En effet, l’indemnisation de la perte d'une chance ne dérogeant pas au principe de certitude du dommage, il est impossible d’indemniser un préjudice purement hypothétique. La jurisprudence n’accepte donc d’indemniser la chance perdue par la victime qu’un événement favorable ait pu lui profiter qu’à la condition que la survenance de cet événement ne fût pas simplement hypothétique, mais réelle et sérieuse : « (L)’élément de préjudice constitué par la perte d’une chance présente un caractère direct et certain chaque fois qu’est constatée la disparition, par l’effet du délit, de la probabilité d’un événement favorable — encore que, par définition, la réalisation d’une chance ne soit jamais certaine » (Crim. 6 juin 1990, n° 89-83.703). Pour tenir compte de cet inévitable aléa, seule peut alors constituer une perte de chance réparable « la disparition actuelle et certaine d’une éventualité favorable » (Civ. 1re, 21 nov. 2006, n° 05-15.674).

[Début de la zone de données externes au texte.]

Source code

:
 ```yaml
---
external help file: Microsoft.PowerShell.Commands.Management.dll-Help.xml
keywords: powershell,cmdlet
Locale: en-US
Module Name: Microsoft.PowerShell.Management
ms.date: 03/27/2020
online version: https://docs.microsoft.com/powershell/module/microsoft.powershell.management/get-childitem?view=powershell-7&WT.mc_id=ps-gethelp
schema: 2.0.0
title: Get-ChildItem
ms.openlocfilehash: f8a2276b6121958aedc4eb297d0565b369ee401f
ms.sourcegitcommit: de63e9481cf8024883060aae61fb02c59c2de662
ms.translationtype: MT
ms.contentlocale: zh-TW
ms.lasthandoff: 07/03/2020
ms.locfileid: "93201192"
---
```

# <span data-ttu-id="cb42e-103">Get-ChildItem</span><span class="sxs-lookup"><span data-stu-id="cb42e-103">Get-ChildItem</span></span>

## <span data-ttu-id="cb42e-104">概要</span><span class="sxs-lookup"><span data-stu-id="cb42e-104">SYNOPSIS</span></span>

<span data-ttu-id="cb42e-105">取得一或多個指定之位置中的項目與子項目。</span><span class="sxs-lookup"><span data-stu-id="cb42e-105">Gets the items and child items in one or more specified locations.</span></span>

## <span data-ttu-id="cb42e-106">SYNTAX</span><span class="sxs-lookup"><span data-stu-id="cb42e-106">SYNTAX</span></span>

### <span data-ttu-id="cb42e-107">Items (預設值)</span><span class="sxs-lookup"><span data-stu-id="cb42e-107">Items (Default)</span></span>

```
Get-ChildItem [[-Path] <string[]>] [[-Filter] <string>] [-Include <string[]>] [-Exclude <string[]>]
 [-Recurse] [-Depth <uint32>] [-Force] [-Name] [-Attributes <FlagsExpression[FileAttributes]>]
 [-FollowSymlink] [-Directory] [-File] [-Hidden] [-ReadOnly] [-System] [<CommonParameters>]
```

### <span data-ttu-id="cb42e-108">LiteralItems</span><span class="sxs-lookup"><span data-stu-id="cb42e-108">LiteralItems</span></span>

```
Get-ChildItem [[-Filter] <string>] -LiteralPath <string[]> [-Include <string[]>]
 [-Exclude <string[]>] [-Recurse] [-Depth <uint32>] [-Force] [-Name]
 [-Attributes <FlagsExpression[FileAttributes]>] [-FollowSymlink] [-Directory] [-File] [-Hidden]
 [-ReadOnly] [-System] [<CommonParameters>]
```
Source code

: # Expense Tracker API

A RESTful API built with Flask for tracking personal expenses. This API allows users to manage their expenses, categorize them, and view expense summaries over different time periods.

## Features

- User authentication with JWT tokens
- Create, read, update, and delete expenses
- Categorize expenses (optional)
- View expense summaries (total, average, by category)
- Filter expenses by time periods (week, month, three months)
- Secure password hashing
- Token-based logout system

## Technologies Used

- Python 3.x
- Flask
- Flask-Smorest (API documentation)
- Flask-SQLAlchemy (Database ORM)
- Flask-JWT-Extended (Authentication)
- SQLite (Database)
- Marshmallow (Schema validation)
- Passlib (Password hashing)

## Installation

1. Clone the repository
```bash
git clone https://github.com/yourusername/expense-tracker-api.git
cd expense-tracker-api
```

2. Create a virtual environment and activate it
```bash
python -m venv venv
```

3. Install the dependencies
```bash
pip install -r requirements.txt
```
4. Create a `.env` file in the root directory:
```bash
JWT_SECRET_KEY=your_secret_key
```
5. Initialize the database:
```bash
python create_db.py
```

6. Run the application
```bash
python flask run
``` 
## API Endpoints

Ainsi la condition de certitude du dommage peut-elle être satisfaite : elle réside en définitive dans la certitude « de l'interruption du processus de chance ». Et c’est ainsi que le principe de réparation d’une perte de chance peut être retenu. Or en l’espèce, le syndrome d’hypotension n’était qu’une « hypothèse » qui n’avait pu être vérifiée. En d'autres termes, cette incertitude rendait l’évitement du dommage subi, même sans l’abstention fautive du médecin, non pas probable mais purement aléatoire, donc irréparable.
Références :
■ Civ. 1re, 21 nov. 2006, n° 05-15.674 P : D. 2006. 3013, et les obs.
■ Crim. 6 juin 1990, n° 89-83.703 P : RTD civ. 1991. 121, obs. P. Jourdain ; ibid. 1992. 109, obs. P. Jourdain.
■ Civ. 1re, 21 nov. 2006, n° 05-15.674 P : D. 2006. 3013, et les obs.